A notícia foi seguida da decisão de reabrir o zoológico. Todo o local e arredores viraram uma loucura, como se a situação já não fosse caótica o suficiente. Logo o editor-chefe manda que carine explore mais a situação. E assim as entradas ao vivo se transformam em verdadeiras cenas de horror, com discussões entre a repórter, o psiquiatra e o velho. Carine fazia perguntas enquanto os dois disputavam quem sabia mais sobre a mulher que cantava, alheia ao caos, com a filhote adormecida em seu colo.
A cantoria não resistiu ao debate fora da jaula, carine tinha perguntas, todos tinham respostas, mais notícias foram dadas ao vivo.
O verdadeiro pandemônio se instala até que zuri, agora, quer que nosso diálogo seja com os leões.
“Os leôs?” pergunta a repórter, incrédula.
Zuri apenas a encara enquanto volta a cantar para a filhote em seu colo.
“Mas isso é um absurdo! Quem essa mulher pensa que é, brincando com todos dessa maneira?” vocifera a repórter.
“Estamos todos cansados dessa palhaçada, mas estamos fazendo um bom trabalho” acalma o cinegrafista.
“Juro que se ela não tivesse protegida por esses leões eu mesma arrancava ela de lá pelo pescoço, não aguento mais esse jogo dela! Pra mim já chega!” exaspera carine.
“Vamos fazer uma pausa, depois dessa última entrada vão ficar um tempo sem abrir ao vivo novamente, aproveita e descansa.” diz o cinegrafista com toda a calma, contrastando com sua colega.
A repórter se afasta da jaula e caminha entre as árvores próximas aos carrinhos de comida. Enquanto sente o cheiro da pipoca invadir suas narinas, fazendo seu estômago roncar, não pôde deixar de notar a mulher que se esgueira por entre os troncos. Já a havia visto de longe, não uma, nem duas vezes, ao longo do dia. Assim que encontra um banco afastado, a mulher se senta enquanto observa o movimento ao redor. Carine chega como quem não quer nada:
“Tentando entender toda essa bagunça também?”
A mulher encara as próprias mãos enquanto gira um anel velho, nitidamente grande demais para seus dedos finos. Carine olha demoradamente para a mulher, coisa que ainda não tinha feito, talvez ninguém tivesse. Até porque, se alguém o tivesse feito, teria percebido o que agora estava estampado à sua frente.
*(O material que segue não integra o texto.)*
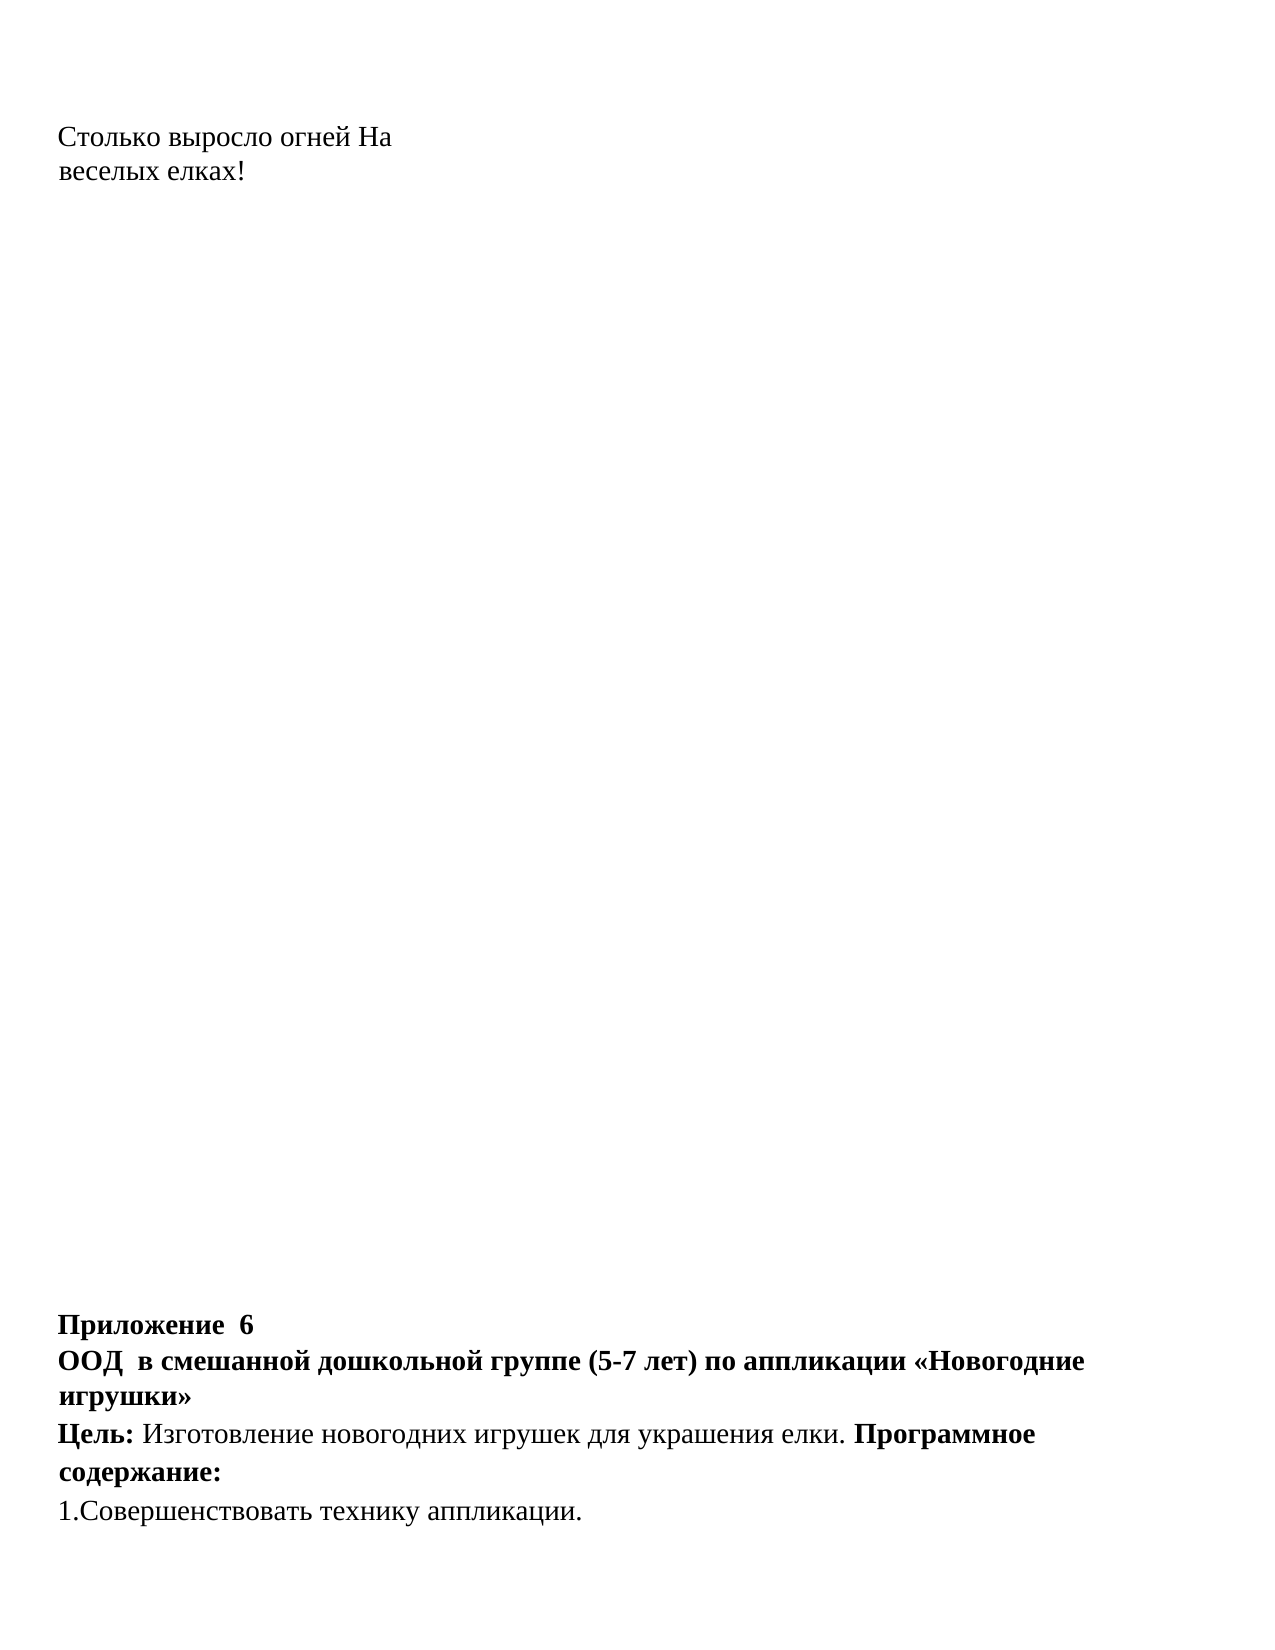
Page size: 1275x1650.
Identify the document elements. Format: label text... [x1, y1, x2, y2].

text ООД в смешанной дошкольной группе (5-7 лет) по аппликации «Новогодние игрушки» [57, 1343, 1202, 1411]
text 1.Совершенствовать технику аппликации. [57, 1493, 1201, 1527]
text Цель: Изготовление новогодних игрушек для украшения елки. Программное содержание: [57, 1416, 1035, 1488]
text Приложение 6 [57, 1307, 1202, 1341]
text Столько выросло огней На веселых елках! [57, 119, 393, 187]
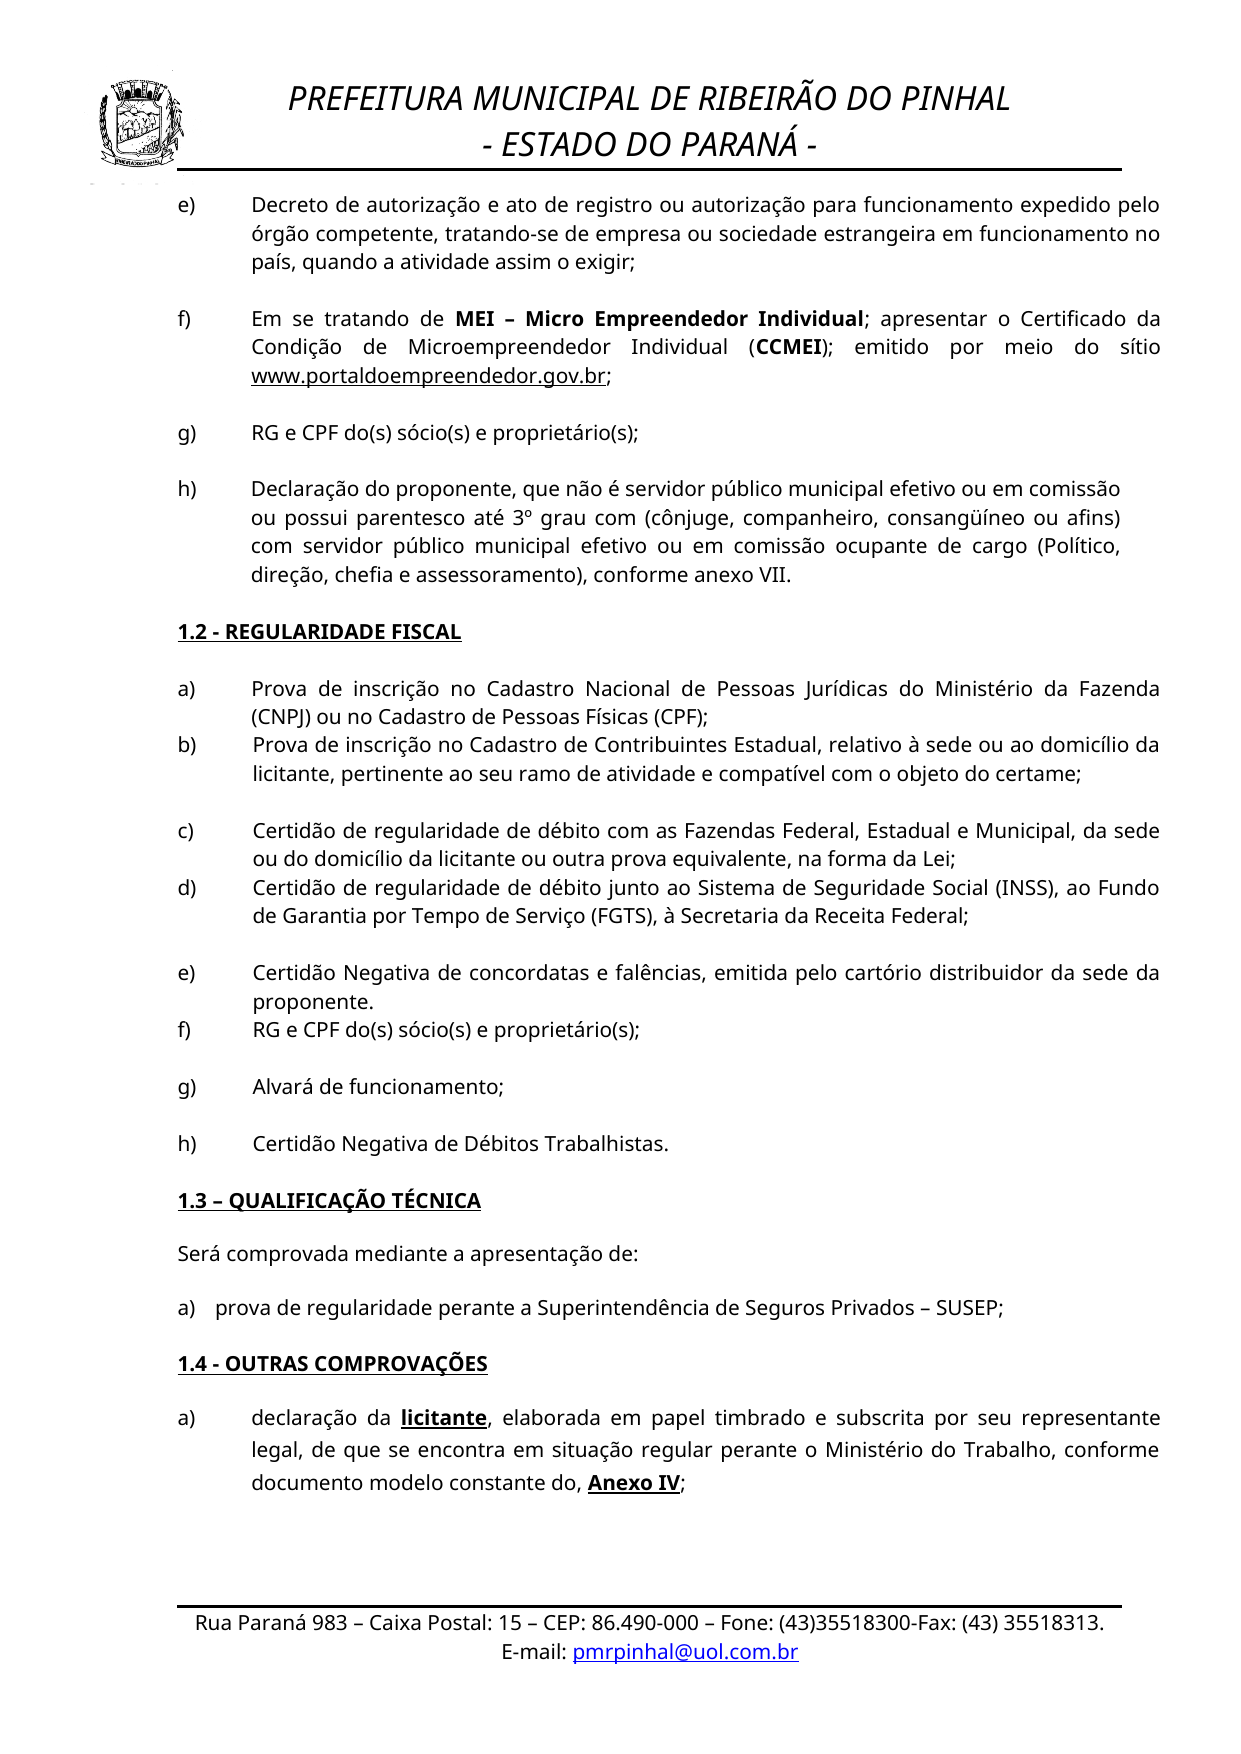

A mulher segue de cabeça baixa, olhar fixo no anel. Não quer ser vista, se tivesse poder para isso, com certeza teria ficado invisível ao perceber a atenção da repórter. Mas não tinha, e então carine, com uma mistura de firmeza e incredulidade, pergunta:
“Nala?”
A mulher ergue os olhos e a encara. A repórter não sabe se pela falta de sono dos últimos dias, ou por ter olhado para os leões por tantas horas seguidas, mas jura ter visto as pupilas da mulher se estreitarem como as de um felino.